Alarming level of PPC arrears may rise to 2.5bn euros, ND official warns

Main power utility PPC’s alarming level of unpaid overdue electricity bills owed by consumers could be set to rise further, to as much as 2.5 billion euros, the main opposition conservative New Democracy party’s official in charge of energy matters has warned.

The ND party official, Kostas Skrekas, in a related written question submitted to Parliament, states that provisions for bad debts during the first nine-month period of 2015 increased by 407.7 million euros compared to the equivalent period a year earlier, which represents a 210 percent increase.
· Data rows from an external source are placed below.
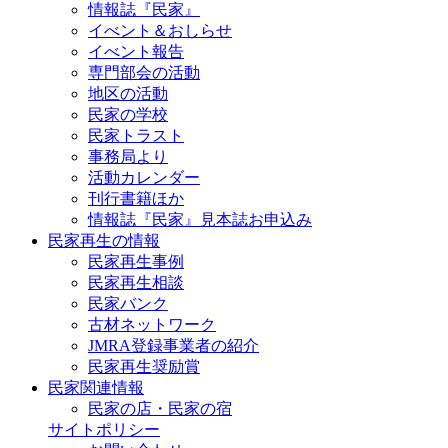
情報誌『民家』
イべント＆おしらせ
イべント報告
専門部会の活動
地区の活動
民家の学校
民家トラスト
事務局より
活動カレンダー
刊行書籍ほか
情報誌『民家』見本誌お申込み
民家再生の情報
民家再生事例
民家再生相談
民家バンク
古材ネットワーク
JMRA登録事業者の紹介
民家再生奨励賞
民家関連情報
民家の店・民家の宿
サイトポリシー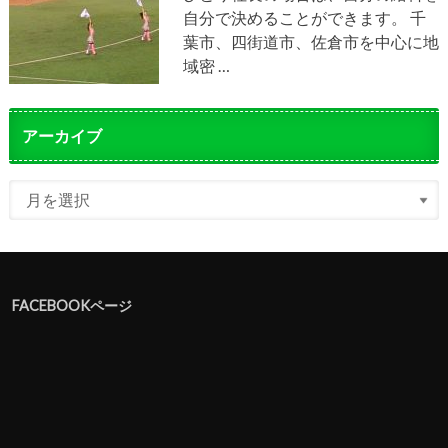
自分で決めることができます。 千
葉市、四街道市、佐倉市を中心に地
域密 …
アーカイブ
FACEBOOKページ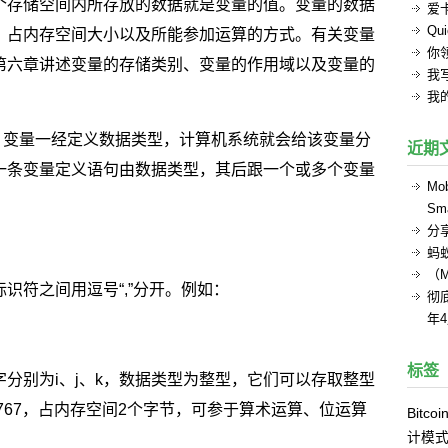
个存储空间内所存放的数据就是变量的值。变量的数据
爱
Q
、占内存空间大小以及所能参加运算的方式。有关变量
你
第六章讲述变量的存储类别、变量的作用域以及变量的
我
我的
。变量一经定义数据类型，计算机系统就会给该变量分
近期
一条变量定义语句由数据类型，其后跟一个或多个变量
Mob
Sma
分
蚂
（
识符之间用逗号“,”分开。例如：
彻底
年
标签
分别为i、j、k，数据类型为整型，它们可以存取整型
32767，占内存空间2个字节，可参于算术运算、位运算
Bitcoi
计模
Skrekas, whose question was signed by 26 MPs and was critical of the Syriza-led coalition’s policies implemented over the past year or so, also forecasts that the level of unpaid overdue electricity bills owed by consumers for 2015 will range between 2.3 billion euros and 2.5 billion euros, up by as much as 700 million euros compared to 2014.
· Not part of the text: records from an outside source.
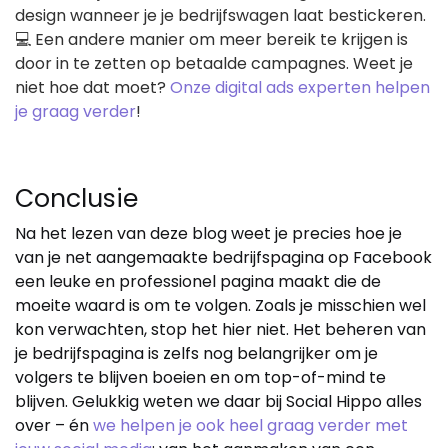
design wanneer je je bedrijfswagen laat bestickeren.
💻 Een andere manier om meer bereik te krijgen is
door in te zetten op betaalde campagnes. Weet je
niet hoe dat moet?
Onze digital ads experten helpen
je graag verder
!
Conclusie
Na het lezen van deze blog weet je precies hoe je
van je net aangemaakte bedrijfspagina op Facebook
een leuke en professionel pagina maakt die de
moeite waard is om te volgen. Zoals je misschien wel
kon verwachten, stop het hier niet. Het beheren van
je bedrijfspagina is zelfs nog belangrijker om je
volgers te blijven boeien en om top-of-mind te
blijven. Gelukkig weten we daar bij Social Hippo alles
over – én
we helpen je ook heel graag verder met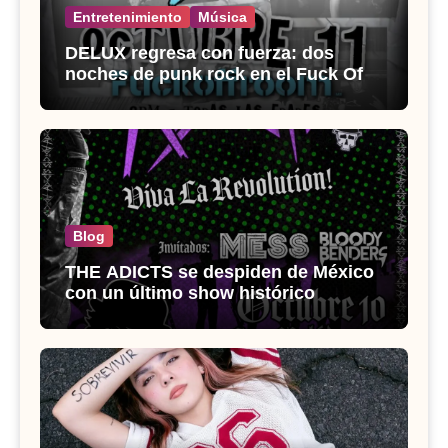
Entretenimiento
Música
DELUX regresa con fuerza: dos
noches de punk rock en el Fuck Off
Room
Blog
THE ADICTS se despiden de México
con un último show histórico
Campaigning by Prime Minister Alexis Tsipras and other members of the Syriza and Independent Greeks parties – while they were still in opposition – urging citizens to not pay bills, has now created tragic financial problems for the country’s main power utility, Skrekas notes.

Consequences, according to Skrekas, include the inability by local authorities to reduce the Public Service Compensation (YKO) surcharge imposed on electricity bills – household and professional – by at least 300 million euros, annually, despite the significant drop in oil and natural gas prices, as PPC’s administration has admitted.
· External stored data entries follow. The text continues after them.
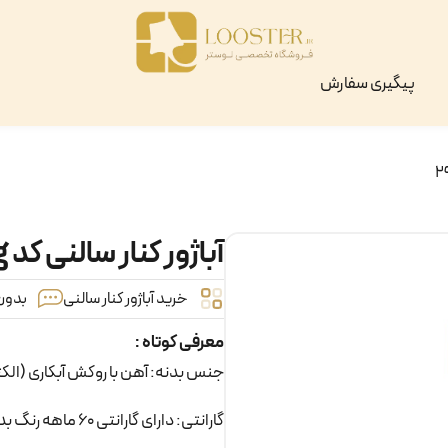
پیگیری سفارش
آباژور کنار سالنی کد 298g
خرید آباژور کنار سالنی
بدون 
معرفی کوتاه :
جنس بدنه: آهن با روکش آبکاری (الک
گارانتی: دارای گارانتی 60 ماهه رنگ بدنه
Other effects included a freeze on PPC’s facility upgrade investments, which would reduce emissions and production costs for the utility; a possible increase of the utility’s borrowing costs, detrimental for its level of competitiveness; as well as a dramatic drop in the corporate worth of PPC, one of the Greek state’s most prized assets, the ND party’s chief energy official contends.

In the statement, Skrekas poses a long list of questions, including how the government intends to ease the power utility’s level of unpaid overdue electricity bills; boost the corporation’s market worth; support households that have sunk into poverty over the past thirteen months of Syrize-led rule; soften Public Service Compensation amounts burdening households and professionals; and create robust,  transparent competition in local electricity production and supply, which, he notes, will bolster energy security and lower energy costs for citizens.

Skrekas also questions how PPC will implement its investment plan to ensure a firm level of competitiveness and long-term sustainability.